--- START ---

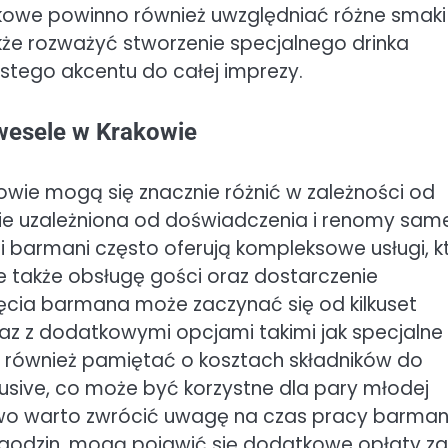
owe powinno również uwzględniać różne smaki
kże rozważyć stworzenie specjalnego drinka
tego akcentu do całej imprezy.
 wesele w Krakowie
wie mogą się znacznie różnić w zależności od
zie uzależniona od doświadczenia i renomy sa
i barmani często oferują kompleksowe usługi, k
e także obsługę gości oraz dostarczenie
cia barmana może zaczynać się od kilkuset
az z dodatkowymi opcjami takimi jak specjalne
 również pamiętać o kosztach składników do
nclusive, co może być korzystne dla pary młodej
wo warto zwrócić uwagę na czas pracy barman
ka godzin, mogą pojawić się dodatkowe opłaty za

--- END ---

Omit the pictures and print the listing exactly.

owe powinno również uwzględniać różne smaki
kże rozważyć stworzenie specjalnego drinka
tego akcentu do całej imprezy.
 wesele w Krakowie
wie mogą się znacznie różnić w zależności od
zie uzależniona od doświadczenia i renomy sa
i barmani często oferują kompleksowe usługi, k
e także obsługę gości oraz dostarczenie
cia barmana może zaczynać się od kilkuset
az z dodatkowymi opcjami takimi jak specjalne
 również pamiętać o kosztach składników do
nclusive, co może być korzystne dla pary młodej
wo warto zwrócić uwagę na czas pracy barman
ka godzin, mogą pojawić się dodatkowe opłaty za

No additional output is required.